The pit at Prause Meat Market.
The pit at Prause Meat Market.Photograph by Wyatt McSpadden

The market/joint hybrid is “a dying breed,” says Brian, who compares the family to dinosaurs, except they could see the meteor that was headed their way. The business, like many restaurants, offered no benefits or health insurance to entice employees, and operating a butcher shop is grueling work. “We couldn’t even spell the word ‘vacation,’ ” Mark jokes. Toward the end, “We were just doing a whole lot more than our bodies were letting us do,” Gary notes. While it’s sad to see the place close, it’s easy to feel relieved for the family.
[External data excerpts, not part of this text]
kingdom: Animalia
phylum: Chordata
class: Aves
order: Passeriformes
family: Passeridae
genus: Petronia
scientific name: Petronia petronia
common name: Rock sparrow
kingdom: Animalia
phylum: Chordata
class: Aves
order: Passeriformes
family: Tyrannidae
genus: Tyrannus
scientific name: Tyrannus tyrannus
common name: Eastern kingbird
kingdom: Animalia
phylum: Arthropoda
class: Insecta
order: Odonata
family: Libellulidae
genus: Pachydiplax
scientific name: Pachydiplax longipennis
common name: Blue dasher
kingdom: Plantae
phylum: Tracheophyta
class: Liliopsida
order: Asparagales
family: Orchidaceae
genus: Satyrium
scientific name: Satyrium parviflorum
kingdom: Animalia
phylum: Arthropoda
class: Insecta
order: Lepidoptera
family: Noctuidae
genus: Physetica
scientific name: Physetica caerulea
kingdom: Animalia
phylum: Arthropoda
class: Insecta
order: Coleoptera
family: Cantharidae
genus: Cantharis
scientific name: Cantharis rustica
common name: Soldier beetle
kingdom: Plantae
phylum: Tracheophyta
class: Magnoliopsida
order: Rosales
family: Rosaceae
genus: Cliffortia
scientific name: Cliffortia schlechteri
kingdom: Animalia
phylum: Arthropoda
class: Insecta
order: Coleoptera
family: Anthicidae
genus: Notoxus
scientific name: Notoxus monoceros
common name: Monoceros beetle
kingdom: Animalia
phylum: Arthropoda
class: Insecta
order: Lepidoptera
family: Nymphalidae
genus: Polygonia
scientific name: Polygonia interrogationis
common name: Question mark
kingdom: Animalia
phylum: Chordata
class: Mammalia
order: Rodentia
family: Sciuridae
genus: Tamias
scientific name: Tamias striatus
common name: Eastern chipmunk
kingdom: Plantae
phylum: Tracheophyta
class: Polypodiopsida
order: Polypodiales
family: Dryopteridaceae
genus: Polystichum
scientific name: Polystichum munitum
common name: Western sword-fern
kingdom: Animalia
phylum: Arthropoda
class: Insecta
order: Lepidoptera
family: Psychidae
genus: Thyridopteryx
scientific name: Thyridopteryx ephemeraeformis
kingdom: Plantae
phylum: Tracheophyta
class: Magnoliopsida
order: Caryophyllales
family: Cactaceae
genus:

The new owners of Prause Meat Market are a Houston-area couple who recently bought property outside of town that they’ll transform into their family ranch. Angelo and Aneca Hinojosa plan to repair the smoker so they can cook barbecue and serve it under the name Texas Pride Smokehouse and Meat Market—it will be their first restaurant. After several months of renovations, they plan to offer breakfast tacos, barbecue lunches, and steaks for dinner as well as a selection of raw meat, sausage, boudin, and beef jerky. Says Angelo, a third-generation watermelon farmer: “We’ve been looking for a place to call home.”

Before the Prauses turned over the keys to the Hinojosas on August 17, Gary, whose first job at the market in 1966 was sweeping the floors, went to the market early to get it ready. He turned on the lights, grabbed a broom, and looked around while he had the place all to himself one last time.